BatterySqueezer Review
Posted 06/28/2012 at 7:00am
| by Susie Ochs
When you’re out and about with your Mac laptop, there are a few things you can do to extend your battery life. First, I shut off Bluetooth in the menu bar, then bump down the screen brightness as much as I can stand, close applications I’m not using, and if I’m desperate, turn off AirPort. That’ll do the most to prolong my battery life, but it sure hampers the experience of using my Mac.
BatterySqueezer is designed to throttle background applications to cut down their CPU load, eking more battery life for you, while freeing up resources for what you’re working on. It defaults to throttling your browsers, and in the Preferences menu you can also add Microsoft Office apps, iWork apps, the Mac App Store, and Preview. There’s also a checkbox to limit BatterySqueezer’s activity to when you’re actually running on battery power (unplugged).

When it’s running, BatterySqueezer will throttle your browsers—including their plug-ins, like Flash—and selected applications when you switch to another app.
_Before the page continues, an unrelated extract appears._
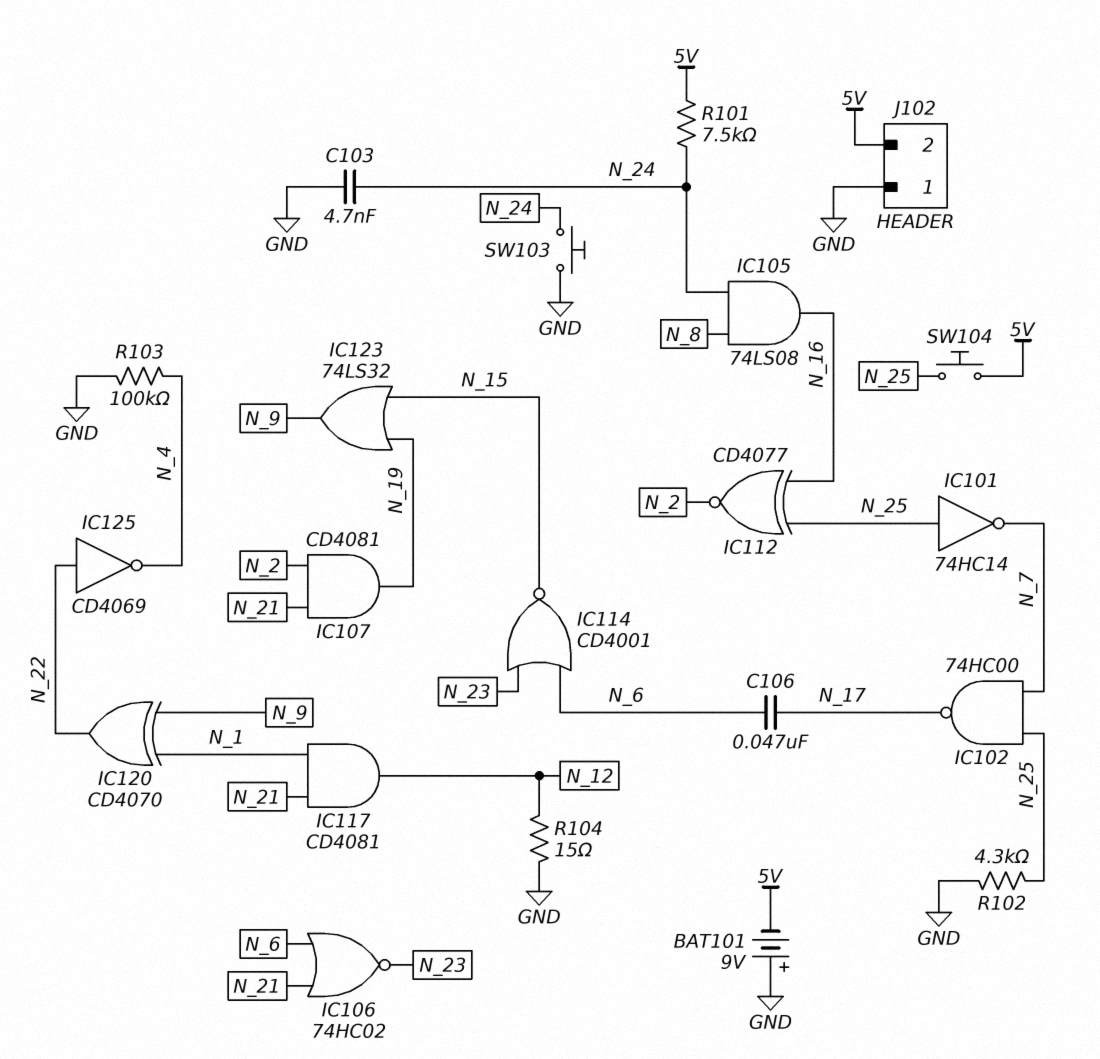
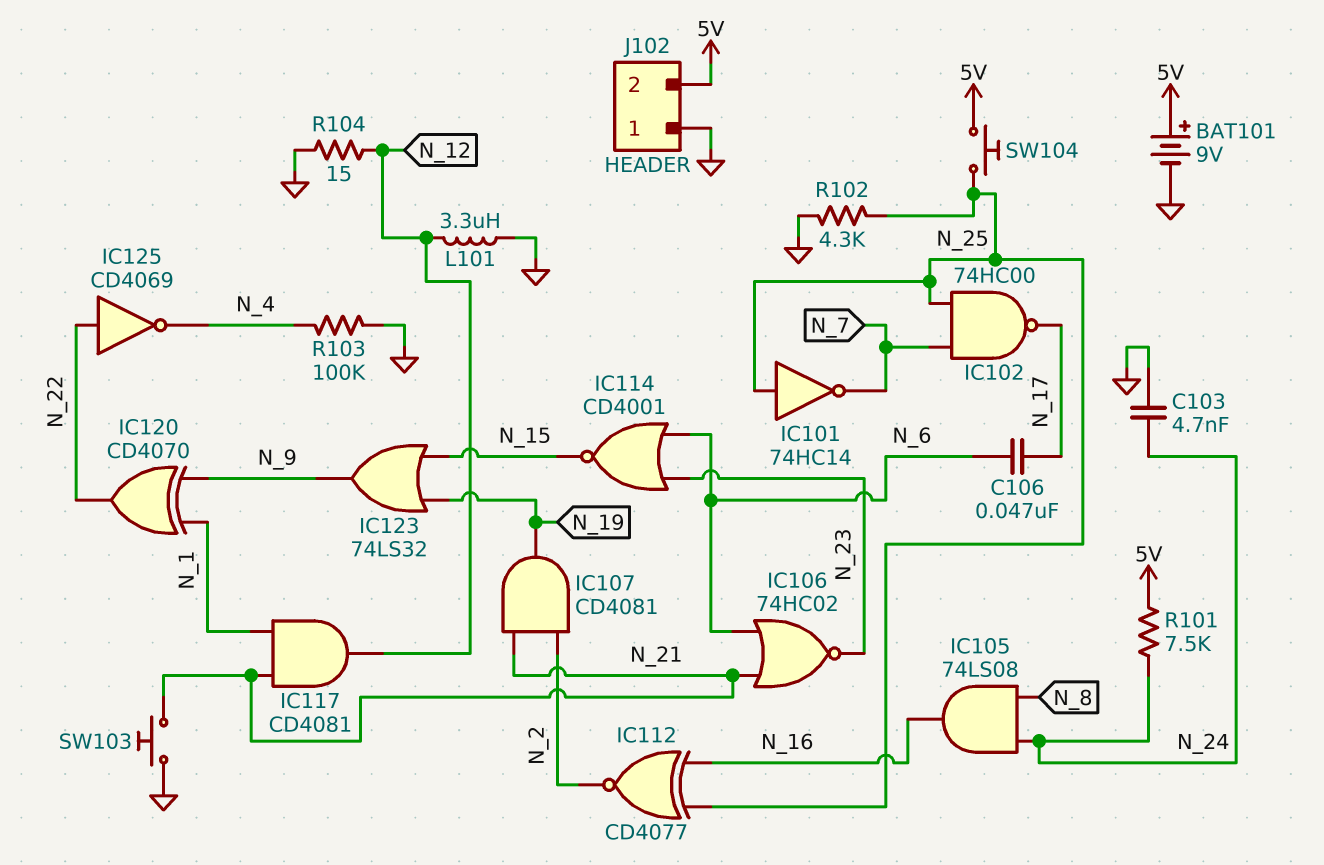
BAT101: 9V (plus GND, minus 5V) -> 9V (plus 5V, minus GND)
L101: none -> 3.3uH (GND, N_12)
SW103: button (GND, N_24) -> button (GND, N_21)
Using Activity Monitor, you can see an immediate drop-off: playing a YouTube video in Chrome showed Flash using around 18 percent of my CPU, but when I switched to TextEdit, Chrome and Flash dropped down to less than 1 percent almost instantly. The drawback? If you like to watch web videos while, uh, “multitasking” in another window, that won’t work—the video doesn’t automatically pause, but it gets so stuttery and slow that you’ll want to pause it yourself.
The bottom line. For the price of a latte, you could have a longer-lasting Mac.
Positives
Couldn't be easier to use.
Negatives
Can't watch a video in an inactive browser window while "working" in another application.